Suatu hari dalam percakapan hangat dengan seorang kerabat, saya pernah menanyakan, mengapa ia berada ditempat ini, saat ini, selaku seorang staff pengajar disebuah sekolah, tepatnya disebuah madrasah pondok pesantren. Dengan bijak ia menjawab bahwa “kita ialah bagai seorang pengembara yang tidak pernah menemui fajar ditempat yang sama yang selalu bermimpi untuk dapat beristirahat detengah hutan yang lebat, dengan kicau burung kenari, dengan hamparan sawah menghijau dan hijau dedaunan pepohonan dengan udaranya yang bersih dan sejuk, namun kemudian akan kembali tersadar untuk dapat memberikan sepatah atau dua patah kata bijak”. Tiap kita lanjutnya, “dapat memberikan konstribusi apa saja untuk perjalanan panjang dan bekal negeri ini dengan mengukir goresan-goresan kecil meski itu membutuhkan setetes keringat, tetesan air mata penyesalan, atau hanya sekedar goresan luka kecil yang dibalut perban atau yang hal itu sangat tidak kita kehendaki”.

Sebelum kita dilahirkan dari dekapan kasih sayang dan senyum manis seorang ibu dengan perjuangan dan pengorbanan, semua kita merasa hidup sehidup-hidupnya dan itu tak kita sadari, dalam konteks keyakinan dalam keberagamaan, dengan sebuah ikrar untuk menepati, karenanya gunung pun menganggap kita sebagai mahluk, sebagai manusia teramat bodohnya.
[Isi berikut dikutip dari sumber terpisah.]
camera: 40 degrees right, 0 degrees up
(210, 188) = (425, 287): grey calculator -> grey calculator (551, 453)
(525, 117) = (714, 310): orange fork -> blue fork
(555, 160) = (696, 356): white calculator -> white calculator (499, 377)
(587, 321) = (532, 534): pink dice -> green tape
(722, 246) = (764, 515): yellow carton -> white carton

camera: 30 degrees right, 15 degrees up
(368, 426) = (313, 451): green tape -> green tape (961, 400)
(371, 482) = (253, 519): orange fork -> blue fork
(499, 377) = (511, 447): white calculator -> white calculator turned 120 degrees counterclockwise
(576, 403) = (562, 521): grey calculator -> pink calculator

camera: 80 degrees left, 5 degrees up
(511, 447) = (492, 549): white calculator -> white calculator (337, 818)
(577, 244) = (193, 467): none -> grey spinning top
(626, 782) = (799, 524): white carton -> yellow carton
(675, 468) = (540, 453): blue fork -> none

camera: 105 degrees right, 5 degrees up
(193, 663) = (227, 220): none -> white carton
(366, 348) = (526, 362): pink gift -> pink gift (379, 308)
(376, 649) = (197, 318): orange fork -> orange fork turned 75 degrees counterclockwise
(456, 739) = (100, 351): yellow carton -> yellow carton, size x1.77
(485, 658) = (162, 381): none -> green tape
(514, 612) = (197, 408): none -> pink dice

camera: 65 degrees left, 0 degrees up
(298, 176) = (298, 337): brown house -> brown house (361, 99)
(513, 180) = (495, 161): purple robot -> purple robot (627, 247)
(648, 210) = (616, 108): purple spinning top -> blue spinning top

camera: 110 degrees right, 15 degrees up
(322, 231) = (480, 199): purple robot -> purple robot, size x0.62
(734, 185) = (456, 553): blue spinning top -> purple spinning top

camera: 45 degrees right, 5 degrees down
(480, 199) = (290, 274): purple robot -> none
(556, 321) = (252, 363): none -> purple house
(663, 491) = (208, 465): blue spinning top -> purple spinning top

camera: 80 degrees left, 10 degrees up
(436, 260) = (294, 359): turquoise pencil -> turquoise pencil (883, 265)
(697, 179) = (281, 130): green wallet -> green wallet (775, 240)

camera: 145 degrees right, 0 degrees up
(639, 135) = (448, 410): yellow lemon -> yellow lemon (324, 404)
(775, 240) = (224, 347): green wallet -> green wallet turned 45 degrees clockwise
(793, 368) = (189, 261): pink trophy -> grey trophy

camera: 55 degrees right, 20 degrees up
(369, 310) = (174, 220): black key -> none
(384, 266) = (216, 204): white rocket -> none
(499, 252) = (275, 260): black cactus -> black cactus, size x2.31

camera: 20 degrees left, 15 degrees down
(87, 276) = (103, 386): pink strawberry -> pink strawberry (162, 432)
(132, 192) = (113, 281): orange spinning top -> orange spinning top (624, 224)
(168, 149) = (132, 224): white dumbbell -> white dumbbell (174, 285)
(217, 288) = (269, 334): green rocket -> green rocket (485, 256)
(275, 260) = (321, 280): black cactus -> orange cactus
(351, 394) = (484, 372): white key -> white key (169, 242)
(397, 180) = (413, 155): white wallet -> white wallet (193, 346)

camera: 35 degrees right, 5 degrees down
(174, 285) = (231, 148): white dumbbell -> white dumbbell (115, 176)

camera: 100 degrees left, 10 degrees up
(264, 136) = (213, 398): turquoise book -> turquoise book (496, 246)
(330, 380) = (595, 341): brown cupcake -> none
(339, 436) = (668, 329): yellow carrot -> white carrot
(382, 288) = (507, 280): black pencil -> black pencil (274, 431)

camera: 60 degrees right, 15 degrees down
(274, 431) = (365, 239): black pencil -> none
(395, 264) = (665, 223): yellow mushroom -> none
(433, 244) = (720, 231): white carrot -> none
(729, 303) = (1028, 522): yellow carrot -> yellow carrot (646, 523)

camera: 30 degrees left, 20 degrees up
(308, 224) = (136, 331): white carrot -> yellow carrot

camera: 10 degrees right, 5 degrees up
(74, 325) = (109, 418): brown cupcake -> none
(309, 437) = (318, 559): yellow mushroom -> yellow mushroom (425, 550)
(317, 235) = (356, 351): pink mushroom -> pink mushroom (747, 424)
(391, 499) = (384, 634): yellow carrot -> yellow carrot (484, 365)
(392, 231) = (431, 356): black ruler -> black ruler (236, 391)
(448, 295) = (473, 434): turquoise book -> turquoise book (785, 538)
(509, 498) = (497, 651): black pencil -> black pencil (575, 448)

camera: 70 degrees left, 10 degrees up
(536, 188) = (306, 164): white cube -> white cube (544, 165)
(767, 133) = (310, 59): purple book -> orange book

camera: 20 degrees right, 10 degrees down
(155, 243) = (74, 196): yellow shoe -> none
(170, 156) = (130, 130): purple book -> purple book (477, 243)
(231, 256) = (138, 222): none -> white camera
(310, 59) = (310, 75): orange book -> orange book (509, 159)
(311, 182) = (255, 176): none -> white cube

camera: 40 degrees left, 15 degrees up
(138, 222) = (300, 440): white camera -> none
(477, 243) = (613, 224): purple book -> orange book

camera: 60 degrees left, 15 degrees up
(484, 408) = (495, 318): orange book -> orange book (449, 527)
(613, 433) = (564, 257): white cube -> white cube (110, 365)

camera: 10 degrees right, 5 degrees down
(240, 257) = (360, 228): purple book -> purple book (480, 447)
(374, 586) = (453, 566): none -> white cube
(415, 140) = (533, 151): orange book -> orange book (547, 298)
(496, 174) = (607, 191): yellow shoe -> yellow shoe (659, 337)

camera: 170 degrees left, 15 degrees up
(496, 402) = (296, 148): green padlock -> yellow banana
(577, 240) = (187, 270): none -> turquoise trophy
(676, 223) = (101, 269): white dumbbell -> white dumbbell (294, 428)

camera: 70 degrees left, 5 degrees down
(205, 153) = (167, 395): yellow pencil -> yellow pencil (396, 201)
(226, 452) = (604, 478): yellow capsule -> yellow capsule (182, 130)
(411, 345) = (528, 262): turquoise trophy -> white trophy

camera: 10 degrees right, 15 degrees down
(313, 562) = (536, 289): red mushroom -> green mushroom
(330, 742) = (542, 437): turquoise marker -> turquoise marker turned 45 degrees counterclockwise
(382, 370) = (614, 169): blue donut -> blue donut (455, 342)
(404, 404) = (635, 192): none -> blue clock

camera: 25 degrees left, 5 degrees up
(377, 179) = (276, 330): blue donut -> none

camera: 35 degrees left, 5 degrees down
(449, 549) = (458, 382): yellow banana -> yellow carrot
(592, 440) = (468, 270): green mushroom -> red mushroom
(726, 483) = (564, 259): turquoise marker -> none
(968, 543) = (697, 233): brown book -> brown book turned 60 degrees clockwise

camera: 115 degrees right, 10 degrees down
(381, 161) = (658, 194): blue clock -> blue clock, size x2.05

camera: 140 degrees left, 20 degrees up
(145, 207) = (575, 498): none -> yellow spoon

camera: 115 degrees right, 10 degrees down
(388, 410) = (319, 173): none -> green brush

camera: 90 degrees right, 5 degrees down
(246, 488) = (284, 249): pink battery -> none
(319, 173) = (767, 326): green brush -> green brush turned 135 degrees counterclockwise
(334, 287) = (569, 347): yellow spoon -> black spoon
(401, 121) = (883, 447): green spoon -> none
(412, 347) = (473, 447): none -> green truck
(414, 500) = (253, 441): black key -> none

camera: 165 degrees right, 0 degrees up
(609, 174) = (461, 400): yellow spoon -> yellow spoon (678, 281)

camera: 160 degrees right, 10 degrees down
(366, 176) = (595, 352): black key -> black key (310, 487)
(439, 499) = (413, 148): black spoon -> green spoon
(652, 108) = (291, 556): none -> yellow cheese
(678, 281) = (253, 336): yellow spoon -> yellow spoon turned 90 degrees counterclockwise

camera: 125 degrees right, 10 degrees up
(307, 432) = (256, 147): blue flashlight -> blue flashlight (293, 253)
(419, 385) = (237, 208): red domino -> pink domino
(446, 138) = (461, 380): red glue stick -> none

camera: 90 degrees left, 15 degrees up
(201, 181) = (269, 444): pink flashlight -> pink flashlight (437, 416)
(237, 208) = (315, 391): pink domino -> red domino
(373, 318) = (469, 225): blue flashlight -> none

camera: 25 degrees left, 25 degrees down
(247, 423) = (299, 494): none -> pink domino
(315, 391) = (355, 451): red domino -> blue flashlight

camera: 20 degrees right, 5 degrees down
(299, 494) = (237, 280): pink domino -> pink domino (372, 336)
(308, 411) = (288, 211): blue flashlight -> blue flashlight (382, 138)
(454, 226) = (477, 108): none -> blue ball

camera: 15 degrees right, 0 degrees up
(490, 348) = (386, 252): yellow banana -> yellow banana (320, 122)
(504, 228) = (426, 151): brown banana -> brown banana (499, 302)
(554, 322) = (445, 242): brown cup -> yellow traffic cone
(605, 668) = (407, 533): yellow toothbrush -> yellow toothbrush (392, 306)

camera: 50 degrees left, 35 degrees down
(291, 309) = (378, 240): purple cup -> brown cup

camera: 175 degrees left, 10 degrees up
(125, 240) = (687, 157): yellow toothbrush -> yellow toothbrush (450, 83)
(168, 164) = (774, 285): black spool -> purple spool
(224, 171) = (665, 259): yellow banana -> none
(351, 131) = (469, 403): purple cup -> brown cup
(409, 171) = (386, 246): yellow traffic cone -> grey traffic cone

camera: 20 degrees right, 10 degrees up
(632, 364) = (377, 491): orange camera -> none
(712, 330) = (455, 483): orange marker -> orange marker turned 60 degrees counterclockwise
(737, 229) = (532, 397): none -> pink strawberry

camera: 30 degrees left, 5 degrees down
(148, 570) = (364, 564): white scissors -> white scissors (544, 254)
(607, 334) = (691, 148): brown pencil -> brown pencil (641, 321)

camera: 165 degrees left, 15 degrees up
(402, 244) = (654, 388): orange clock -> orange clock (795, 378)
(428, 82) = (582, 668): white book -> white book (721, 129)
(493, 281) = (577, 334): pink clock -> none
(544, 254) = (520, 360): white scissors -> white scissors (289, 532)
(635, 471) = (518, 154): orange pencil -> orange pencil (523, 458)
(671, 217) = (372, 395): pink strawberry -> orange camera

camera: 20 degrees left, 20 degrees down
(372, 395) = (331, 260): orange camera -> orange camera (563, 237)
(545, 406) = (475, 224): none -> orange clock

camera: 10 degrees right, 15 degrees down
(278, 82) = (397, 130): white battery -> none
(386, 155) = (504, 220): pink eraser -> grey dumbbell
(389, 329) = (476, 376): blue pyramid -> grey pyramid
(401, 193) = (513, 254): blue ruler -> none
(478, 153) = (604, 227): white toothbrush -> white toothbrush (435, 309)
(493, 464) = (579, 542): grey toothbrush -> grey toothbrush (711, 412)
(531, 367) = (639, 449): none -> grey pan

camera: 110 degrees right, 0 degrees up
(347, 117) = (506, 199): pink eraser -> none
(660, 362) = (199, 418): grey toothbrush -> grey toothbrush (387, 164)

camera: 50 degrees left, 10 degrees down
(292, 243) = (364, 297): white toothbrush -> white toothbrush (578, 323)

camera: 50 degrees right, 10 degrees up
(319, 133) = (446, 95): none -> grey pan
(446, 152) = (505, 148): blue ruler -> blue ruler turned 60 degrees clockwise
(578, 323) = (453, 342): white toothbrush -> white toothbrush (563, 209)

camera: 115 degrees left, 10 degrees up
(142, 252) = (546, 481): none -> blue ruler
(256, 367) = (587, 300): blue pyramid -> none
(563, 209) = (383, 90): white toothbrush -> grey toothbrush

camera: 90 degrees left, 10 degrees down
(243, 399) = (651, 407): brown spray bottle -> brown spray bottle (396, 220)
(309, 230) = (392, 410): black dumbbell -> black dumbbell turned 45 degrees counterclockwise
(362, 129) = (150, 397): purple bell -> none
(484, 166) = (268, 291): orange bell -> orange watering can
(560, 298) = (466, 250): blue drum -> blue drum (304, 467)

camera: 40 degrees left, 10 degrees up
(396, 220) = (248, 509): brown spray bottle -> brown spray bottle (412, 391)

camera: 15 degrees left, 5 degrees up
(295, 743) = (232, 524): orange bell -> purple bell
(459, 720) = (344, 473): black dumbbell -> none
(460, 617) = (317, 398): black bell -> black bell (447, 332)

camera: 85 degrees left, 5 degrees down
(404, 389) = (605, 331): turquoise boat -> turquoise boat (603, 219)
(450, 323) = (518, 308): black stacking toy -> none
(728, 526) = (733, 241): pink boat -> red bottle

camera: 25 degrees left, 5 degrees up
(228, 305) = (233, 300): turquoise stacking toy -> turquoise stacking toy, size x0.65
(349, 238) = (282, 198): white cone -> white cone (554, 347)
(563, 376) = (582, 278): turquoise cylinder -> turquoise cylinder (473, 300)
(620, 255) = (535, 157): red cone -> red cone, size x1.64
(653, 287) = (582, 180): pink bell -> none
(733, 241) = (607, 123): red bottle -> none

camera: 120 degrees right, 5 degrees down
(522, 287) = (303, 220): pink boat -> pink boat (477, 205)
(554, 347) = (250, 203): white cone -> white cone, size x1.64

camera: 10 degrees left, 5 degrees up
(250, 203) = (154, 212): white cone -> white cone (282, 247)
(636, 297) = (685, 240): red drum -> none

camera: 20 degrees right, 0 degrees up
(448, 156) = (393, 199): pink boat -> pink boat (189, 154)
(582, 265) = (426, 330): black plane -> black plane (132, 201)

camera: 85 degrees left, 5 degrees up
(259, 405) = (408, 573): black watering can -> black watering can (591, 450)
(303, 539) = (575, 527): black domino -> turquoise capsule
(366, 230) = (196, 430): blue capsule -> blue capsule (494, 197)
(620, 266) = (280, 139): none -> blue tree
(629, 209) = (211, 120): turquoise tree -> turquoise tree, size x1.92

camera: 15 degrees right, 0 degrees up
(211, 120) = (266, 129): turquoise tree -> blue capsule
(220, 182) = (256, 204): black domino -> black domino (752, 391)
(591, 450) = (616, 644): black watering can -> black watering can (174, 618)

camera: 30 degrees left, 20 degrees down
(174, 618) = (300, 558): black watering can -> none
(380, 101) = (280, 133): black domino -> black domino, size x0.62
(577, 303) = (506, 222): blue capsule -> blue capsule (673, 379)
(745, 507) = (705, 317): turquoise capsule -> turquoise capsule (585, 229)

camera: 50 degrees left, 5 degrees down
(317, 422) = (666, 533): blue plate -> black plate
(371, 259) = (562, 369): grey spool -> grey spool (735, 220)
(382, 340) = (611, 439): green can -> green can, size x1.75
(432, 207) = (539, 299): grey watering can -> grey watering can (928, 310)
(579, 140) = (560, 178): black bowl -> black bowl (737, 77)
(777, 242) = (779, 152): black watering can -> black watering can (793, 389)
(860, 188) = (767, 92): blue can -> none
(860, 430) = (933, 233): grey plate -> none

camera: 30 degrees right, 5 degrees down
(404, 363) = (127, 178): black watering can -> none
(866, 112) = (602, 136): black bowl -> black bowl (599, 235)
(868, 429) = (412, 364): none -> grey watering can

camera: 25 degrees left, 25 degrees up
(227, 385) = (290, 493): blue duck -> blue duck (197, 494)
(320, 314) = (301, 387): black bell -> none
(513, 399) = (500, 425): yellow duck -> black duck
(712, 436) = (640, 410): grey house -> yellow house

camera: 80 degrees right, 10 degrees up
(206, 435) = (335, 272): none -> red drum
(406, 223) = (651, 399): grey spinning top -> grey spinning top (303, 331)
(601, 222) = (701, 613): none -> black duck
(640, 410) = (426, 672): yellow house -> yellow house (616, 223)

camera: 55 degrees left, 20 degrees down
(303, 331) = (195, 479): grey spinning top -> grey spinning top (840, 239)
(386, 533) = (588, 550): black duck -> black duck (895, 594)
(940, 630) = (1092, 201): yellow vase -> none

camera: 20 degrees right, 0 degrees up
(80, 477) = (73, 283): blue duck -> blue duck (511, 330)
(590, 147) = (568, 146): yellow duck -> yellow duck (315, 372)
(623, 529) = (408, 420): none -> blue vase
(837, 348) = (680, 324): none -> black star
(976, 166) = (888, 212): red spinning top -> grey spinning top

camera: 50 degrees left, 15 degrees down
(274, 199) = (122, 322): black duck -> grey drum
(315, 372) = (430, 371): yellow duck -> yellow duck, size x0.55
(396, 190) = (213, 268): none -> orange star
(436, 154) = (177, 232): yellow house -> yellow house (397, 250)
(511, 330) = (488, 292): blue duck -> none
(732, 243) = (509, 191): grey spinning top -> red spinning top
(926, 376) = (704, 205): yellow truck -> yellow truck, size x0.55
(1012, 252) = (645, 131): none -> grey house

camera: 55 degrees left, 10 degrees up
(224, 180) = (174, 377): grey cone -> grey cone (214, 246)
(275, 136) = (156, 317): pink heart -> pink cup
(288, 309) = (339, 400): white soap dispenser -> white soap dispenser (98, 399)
Dan satu hal tidak dapat disangkal selama itupun kita memiliki sesuatu yang bernama cita-cita, obsesi, keinginan. Itulah yang oleh kebanyakan kita biasa menyebutnya dengan sebuah fitrah insaniah.

Dalam kesempatan ini, saya kembali teringat oleh sobat kecil, ya si Ari kecil yang saat itu sedang asyiknya bermain perang-perangan dengan teman sebayanya, Ardin. Sesaat setelah beristirahat sejenak saya menyempatkan diri untuk dapat bercakap dan bercengkerama sembari menanyakan jika kelak ia telah dewasa ia bercita-cita sebagai apa. “Jendral”. Jawabnya polos dengan penuh kepercayaan diri, dan kembali berlari kecil melanjutkan permainan yang masih belum usai. Atau si Wiwin sang anak tetangga yang gemar bermain boneka panda, saat saya menanyakan cita-cita yang ia inginkan jika kelak ia beranjak dewasa. “Dokter”. Jawabnya. Dan inipun juga berlaku bagi diri anda, dan begitu juga saya atau bahkan kita semua. Saya rasa tidak ada seorangpun yang bercita-cita untuk menjadi seorang pengemis, penganggur, atau kriminal.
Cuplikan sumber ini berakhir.